Was sind rheumatische Erkrankungen eigentlich?
„Wir sprechen eigentlich von einer sehr definierten und großen Gruppe entzündlich-rheumatischer Erkrankungen. Das Immunsystem ist fehlgeleitet”, erklärt Professorin Patschan. Anders als viele denken, geht es nicht nur um Gelenkschmerzen – rheumatische Erkrankungen sind chronische Entzündungsprozesse, bei denen das körpereigene Abwehrsystem gegen den eigenen Körper arbeitet.
Die bidirektionale Beziehung: Rheuma und Parodontitis beeinflussen sich gegenseitig
Besonders spannend: „Wir können schon postulieren, dass die Rheumatoide Arthritis und Parodontitis eng miteinander assoziiert sind. Es ist sicherlich ein bidirektionales Verhalten”, so Professorin Patschan. Das bedeutet: Eine schwere Parodontitis kann rheumatische Erkrankungen begünstigen – und umgekehrt verschlechtert eine aktive rheumatische Erkrankung die Mundgesundheit.
Die gute Nachricht: „Eine gut eingestellte Rheumatoide Arthritis hat wahrscheinlich auch ein stabiles Parodont und umgedreht – bessere Zahnverhältnisse bedeuten ein besseres Rheuma.”
Orale Manifestationen: Was du in der Praxis beachten solltest
Professor Schmalz betont: „Das Spektrum von oralen Effekten, die wir sehen, ist so breit wie das Spektrum der Erkrankungen.” Patientinnen und Patienten mit rheumatischen Erkrankungen zeigen häufig:
- Mundtrockenheit (besonders beim Sjögren-Syndrom)

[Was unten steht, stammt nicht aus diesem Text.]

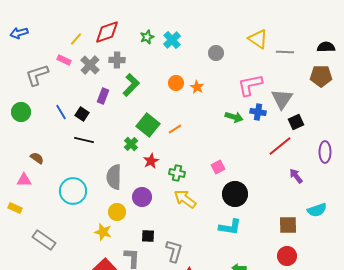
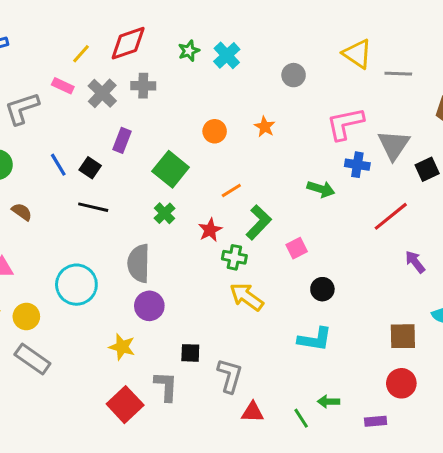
orange circle: (176, 83) -> (215, 131), moved
green L-shape: (131, 85) -> (259, 222), moved
green arrow: (234, 117) -> (321, 189), moved
black square: (296, 122) -> (427, 169), moved
green square: (148, 125) -> (171, 169), moved
brown semicircle: (37, 158) -> (22, 212), moved
red star: (151, 161) -> (210, 230), moved
black circle: (235, 194) -> (322, 289), size x0.6
purple circle: (142, 197) -> (149, 306), moved
yellow circle: (117, 212) -> (26, 316), moved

- Veränderungen im Kiefergelenk
- Erschwerte Mundhygiene durch eingeschränkte Beweglichkeit
- Erhöhtes Parodontitisrisiko durch immunsuppressive Medikamente
Herausforderungen durch Medikamente
Viele Rheuma-Patientinnen und -Patienten nehmen immunsuppressive Medikamente oder Biologika. Diese können die Mundgesundheit beeinflussen und erfordern besondere Aufmerksamkeit bei der Behandlungsplanung. „Der Mundraum ist auch in der Differentialdiagnose wichtig zu erfragen und wird auch von uns regulär erfragt”, erklärt Professorin Patschan.
Individuelle Betreuung ist entscheidend
„Diese Patientinnen und Patienten brauchen ein individuell abgestimmtes Behandlungskonzept. Nicht nur auf den immunologischen Zustand abgestimmt, sondern auch auf den Belastbarkeitszustand der Patientinnen und Patienten”, so Professor Schmalz. In der Praxis bedeutet das: kürzere Termine, angepasste Behandlungspläne und enge Rücksprache mit den behandelnden Rheumatologen.
Prävention als Schlüssel
„Es ist wie immer in der Medizin am allerbesten, wenn die Erkrankung nicht weit voranschreitet, wenn man Probleme quasi am Anfang schon vermeidet. Die Prävention, denke ich, ist die große Stärke der Medizin”, betont Professorin Patschan.
Für die Praxis heißt das: Regelmäßige professionelle Zahnreinigung, intensive Mundhygieneberatung und engmaschige Recall-Termine sind bei Rheuma-Patientinnen und -Patienten besonders wichtig.
Interdisziplinäre Zusammenarbeit macht den Unterschied
Die Zusammenarbeit zwischen Zahnarztpraxis und Rheumatologie ist entscheidend für den Behandlungserfolg. Als Praxisteam kannst du durch gezielte Anamnese-Fragen und Dokumentation wichtige Hinweise für die ganzheitliche Betreuung liefern.